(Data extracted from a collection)
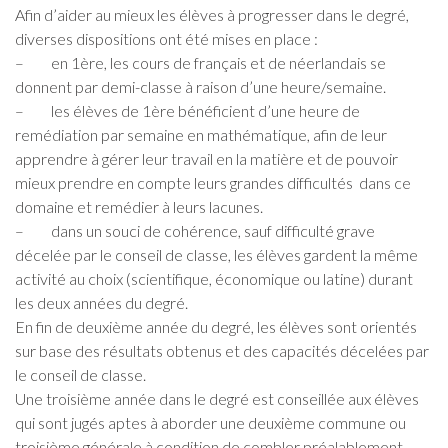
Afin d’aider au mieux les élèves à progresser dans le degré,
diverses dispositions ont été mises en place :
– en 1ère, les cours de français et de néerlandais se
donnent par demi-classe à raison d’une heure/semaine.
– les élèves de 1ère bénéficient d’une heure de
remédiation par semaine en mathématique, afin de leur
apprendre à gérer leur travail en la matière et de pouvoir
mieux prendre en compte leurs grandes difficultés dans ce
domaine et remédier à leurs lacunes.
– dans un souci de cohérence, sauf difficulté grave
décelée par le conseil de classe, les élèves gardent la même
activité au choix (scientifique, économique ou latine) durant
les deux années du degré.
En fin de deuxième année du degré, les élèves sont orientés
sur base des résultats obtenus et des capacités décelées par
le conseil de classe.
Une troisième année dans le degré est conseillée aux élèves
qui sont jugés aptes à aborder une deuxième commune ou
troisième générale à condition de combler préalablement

--

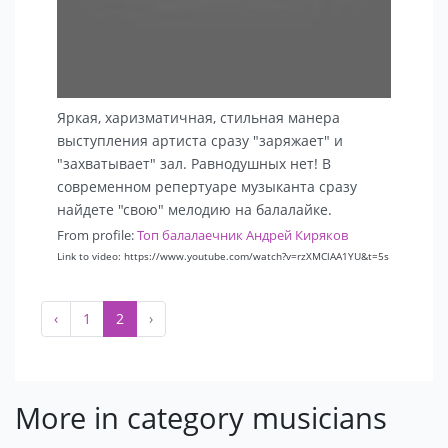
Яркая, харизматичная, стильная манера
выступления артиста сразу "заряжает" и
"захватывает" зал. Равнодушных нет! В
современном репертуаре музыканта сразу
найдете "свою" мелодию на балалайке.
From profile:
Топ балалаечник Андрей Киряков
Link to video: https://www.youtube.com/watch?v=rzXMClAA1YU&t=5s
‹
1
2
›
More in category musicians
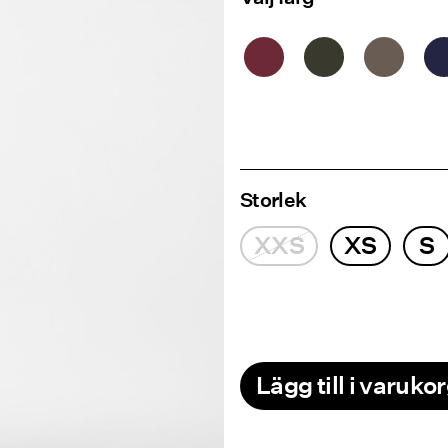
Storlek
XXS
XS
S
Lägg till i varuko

---

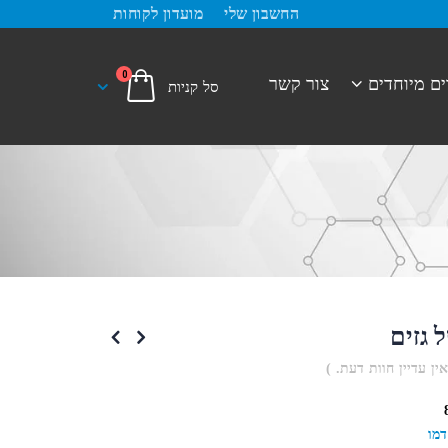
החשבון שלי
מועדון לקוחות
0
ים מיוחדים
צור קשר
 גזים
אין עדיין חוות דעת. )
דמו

» What is being asked
Given the records above, return exactly the lines starting at the line containing "sauf difficulté grave" and ending at the line containing "troisième générale à", including both.

» Result below
– dans un souci de cohérence, sauf difficulté grave
décelée par le conseil de classe, les élèves gardent la même
activité au choix (scientifique, économique ou latine) durant
les deux années du degré.
En fin de deuxième année du degré, les élèves sont orientés
sur base des résultats obtenus et des capacités décelées par
le conseil de classe.
Une troisième année dans le degré est conseillée aux élèves
qui sont jugés aptes à aborder une deuxième commune ou
troisième générale à condition de combler préalablement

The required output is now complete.